■ What you have to do
Work out how many lines of the data below hold the string "from". Answer with that number alone.
Start of Entries supplied
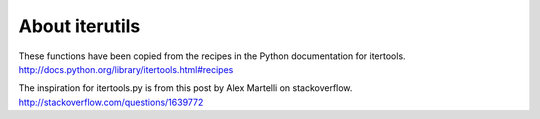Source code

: About iterutils
===============

These functions have been copied from the recipes
in the Python documentation for itertools.
http://docs.python.org/library/itertools.html#recipes

The inspiration for itertools.py is from this post
by Alex Martelli on stackoverflow.
http://stackoverflow.com/questions/1639772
End of Entries supplied
■ Task response
2